Muchas personas tienen en sus casas balcones o varias ventanas desde las cuales pueden ver y oír el exterior, es decir, apreciar y escuchar la calle. Se abren para que entre el fresco, para ventilar, para ver el paso de una procesión o admirar la torrentera de agua que en ese momento está cayendo. Ahora, con el frío que eriza los cuerpos, los balcones y otros asomaderos cicatrizan con sus dinteles aislando a los habitantes de la casa del murmullo ciudadano y de la heladora ventolina.
En una ocasión, estando con un amigo y prestigioso actor, conversábamos sobre las inveteradas costumbres españolas y me comentó su creencia de que casi toda la gente tiene un portero de finca anidando en su espíritu inquieto por la vida de los demás.
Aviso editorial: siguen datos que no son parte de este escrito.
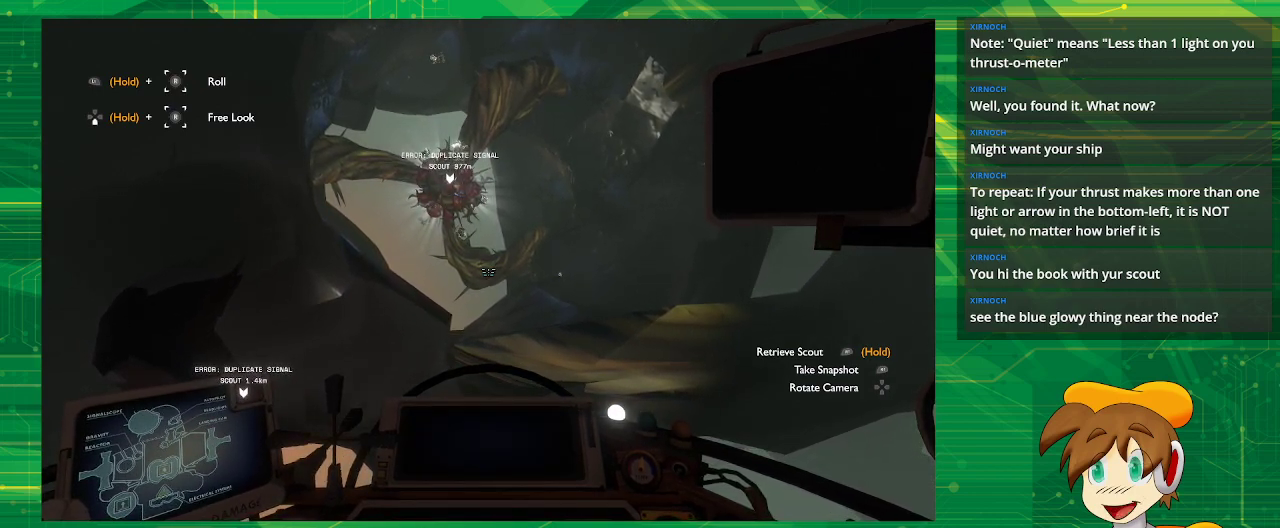
Gameplay with a controller (PlayStation layout); each line is a JSON object with the inputs held at the frame after it. "events" lists button and stick changes between this image and that frame as [ms after this image, input, new state], when the widget could be followed in between. Not read: L3 R3.
{"buttons": [], "left_stick": "center", "right_stick": "center", "events": []}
Compartiendo su observación, la confirmamos cierta solo con afinar los oídos en nuestro derredor. Esa generalizada aunque fea práctica lenguaraz pasa desapercibida en las grandes ciudades, aunque toma importancia y desarrollo en sus barrios, donde todos creen saber casi todo acerca de muchos. En pequeñas ciudades como en la que uno vive, constituye una parte esencial de la relación social para la mayoría de sus habitantes. En esa clase de intercambios conversacionales no se da importancia a un hecho o situación personal de esas normales, casi vulgarmente común, no, el asunto sólo tendrá interés si se sabe quién lo protagoniza.
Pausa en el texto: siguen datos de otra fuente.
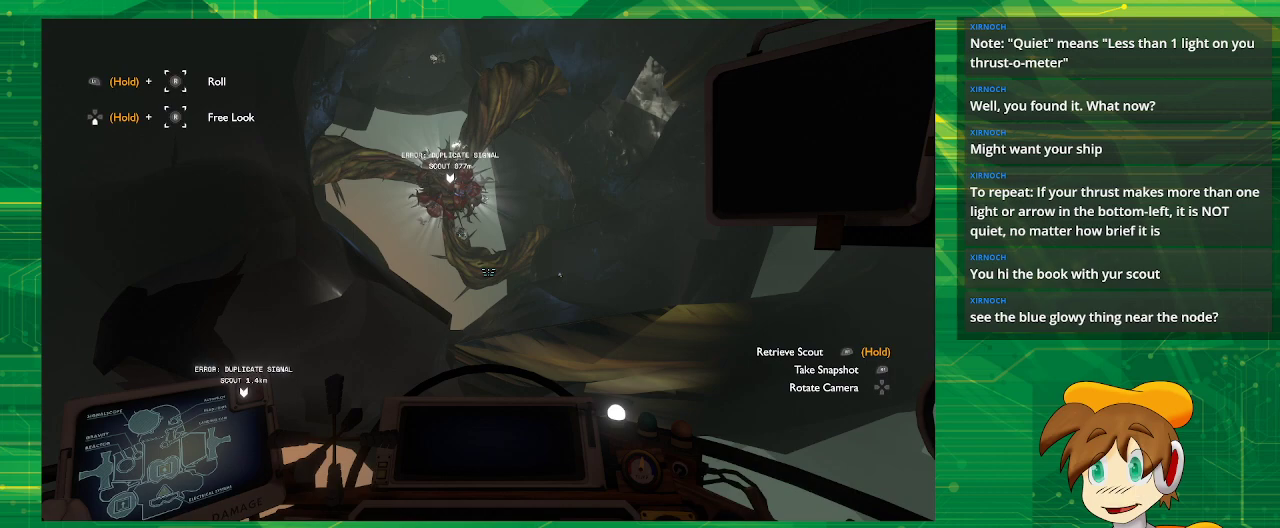
{"buttons": [], "left_stick": "center", "right_stick": "center", "events": []}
Entonces, surge el descarnado análisis de la cuestión, auténtica materia para el juicio y la crítica que, por supuesto, siempre se manifestará desde la ignorancia de los hechos y la desconfianza hacia aquellos que parezcan vinculados.

La esencia del cotorreo viene de antiguo, alcanzando su apogeo en los ventanos de los patios de luces donde se intercambiaban a voces todo tipo de diretes vecinales. Ni qué decir tiene si se traslada todo ello a un escenario amplio, como un plató de televisión o una plaza con terrazas hosteleras en la que el se puede ver desfilar a todo el mundo, incluso a los implicados en el chisme, enriqueciéndolo así sobremanera.
Uno solo tiene una ventana al exterior en funcionamiento, y tan feliz. Me asomo solo por aquello de la sensación térmica que tanto se lleva ahora; también por echar un breve vistazo lateral hacia la Plaza para apreciar la cantidad de presencia humana y el volumen de su murmullo. Cicatrizo la ventana, salgo de casa, piso la calle y me voy de charla y paseo con los cercanos disfrutando de los innumerables miradores y balcones que Plasencia ofrece a todos los que quieran disfrutarlos. En ellas solo se enseña Historia sin juzgarla, con total ausencia de prejuicios, sin el más mínimo asomo de posverdad.